Es una ciudad que no se disputa nadie y que hace tiempo dejó de ser el lugar de moda o el destino al que todos sueñan con ir. Auténtica y encantadora, ha renovado sus tranvías y convertido sus plazas y bares en lugares para pasear sin prisas, en medio del lujo de poseer el tiempo y la belleza de las ciudades que no han cedido al dictado del turismo de masas y que sostiene ese ritmo apto para conversar y realizar recorridos llenos de arte y sorpresas.
No sé nada de Turín diferente a lo que cuentan las guías de turismo. Que si tiene los museo de arte egipcio y el cine más importante del mundo e imponentes palacios barrocos, 25 kms de corredores porticados que abrazan la ciudad y una luna escoltada por los Alpes, que cuando se posa en el río Po se convierte en uno de los espectáculos más conmovedores de la ciudad. Algo más sé, y no está escrito en ningún rincón de sus paredes o callejuelas.
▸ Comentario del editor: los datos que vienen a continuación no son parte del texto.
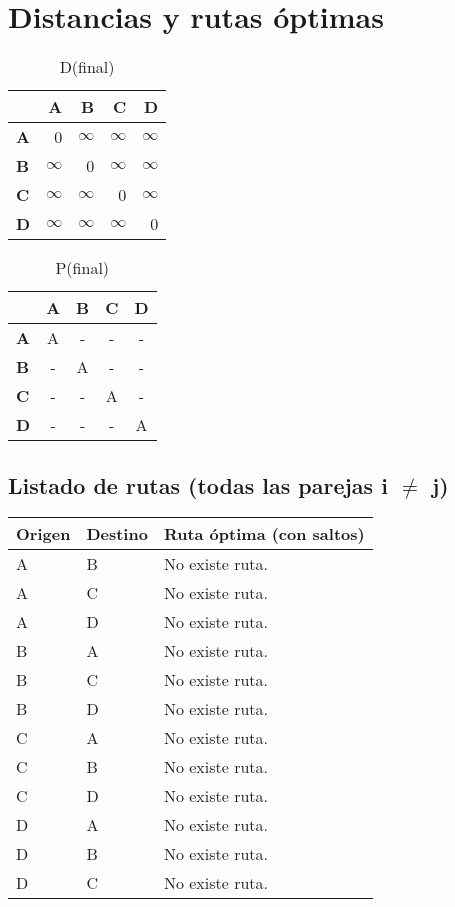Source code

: \documentclass{article}
\newcommand{\INF}{$\infty$}
\begin{document}
\section*{Distancias y rutas óptimas}
\begin{table}[H]\centering
\caption{D(final)}
\begin{tabular}{l r r r r}
\toprule
 & \textbf{A} & \textbf{B} & \textbf{C} & \textbf{D}\\\midrule
\textbf{A} & 0 & \INF & \INF & \INF \\
\textbf{B} & \INF & 0 & \INF & \INF \\
\textbf{C} & \INF & \INF & 0 & \INF \\
\textbf{D} & \INF & \INF & \INF & 0 \\
\bottomrule
\end{tabular}
\end{table}

\begin{table}[H]\centering
\caption{P(final)}
\begin{tabular}{l c c c c}
\toprule
 & \textbf{A} & \textbf{B} & \textbf{C} & \textbf{D}\\\midrule
\textbf{A} & A & - & - & - \\
\textbf{B} & - & A & - & - \\
\textbf{C} & - & - & A & - \\
\textbf{D} & - & - & - & A \\
\bottomrule
\end{tabular}
\end{table}

\subsection*{Listado de rutas (todas las parejas i $\neq$ j)}
\begin{longtable}{llp{}}
\toprule
\textbf{Origen} & \textbf{Destino} & \textbf{Ruta óptima (con saltos)}\\\midrule
A & B & No existe ruta.\\
A & C & No existe ruta.\\
A & D & No existe ruta.\\
B & A & No existe ruta.\\
B & C & No existe ruta.\\
B & D & No existe ruta.\\
C & A & No existe ruta.\\
C & B & No existe ruta.\\
C & D & No existe ruta.\\
D & A & No existe ruta.\\
D & B & No existe ruta.\\
D & C & No existe ruta.\\
\bottomrule
\end{longtable}
\end{document}
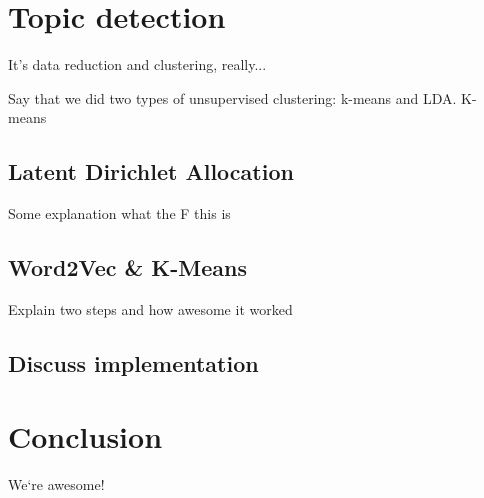 





\section{Topic detection}
\label{sec:topic_detection}
It's data reduction and clustering, really...

Say that we did two types of unsupervised clustering: k-means and LDA. K-means

\subsection{Latent Dirichlet Allocation}
Some explanation what the F this is

\lipsum[1]

\subsection{Word2Vec \& K-Means}
Explain two steps and how awesome it worked

\lipsum[1]

\subsection{Discuss implementation}



\section{Conclusion}
We`re awesome!

\lipsum[1-3]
Desde que pisé sus calles, un extraño amor, que ahora es nostalgia, me acompaña.
Me he prometido alargar esa fijación viviendo en una ciudad que hace tiempo ostenta ese «discreto encanto de la burguesía» y que entrega más de lo que un viajero puede soñar.
A Turín la define sobre todo esa vieja tradición de platos fuertes, elaborados con harinas traídas de todo el país y alimentados por una huerta variada aderezada por hierbas de montaña y los olores de la famosa trufa blanca de su vecina Alba.
En sus mesas se palpa el tiempo lento, de pastas y chocolate pues fue allí se inventó la moda del grissini y el chocolate, presentado por primera vez en 1560 por Enmanuel Filiberto de Saboya y patentado por el maestro chocolatero, Doret, primero en solidificar el chocolate.
Luego, los importadores de café hicieron famosa esa bebida de cacao, café y crema de leche, tan sabrosa y perdurable como los bombones de chocolate y avellana.
Mantequilla, trufas, carnes de la Lombardía, rissotos y mesas donde los italianos viven toda la gloria de una gastronomía que llegó para expandirse y quedarse en todos los rincones del planeta. Esa dicha tienen.
Una añoranza olfativa, romántica y realmente italiana que me lleva siempre a una tarde deliciosa en la ciudad que inventó una forma de amar, vestir y ¡comer|, aunque se tenga en un cómodo y extraño olvido.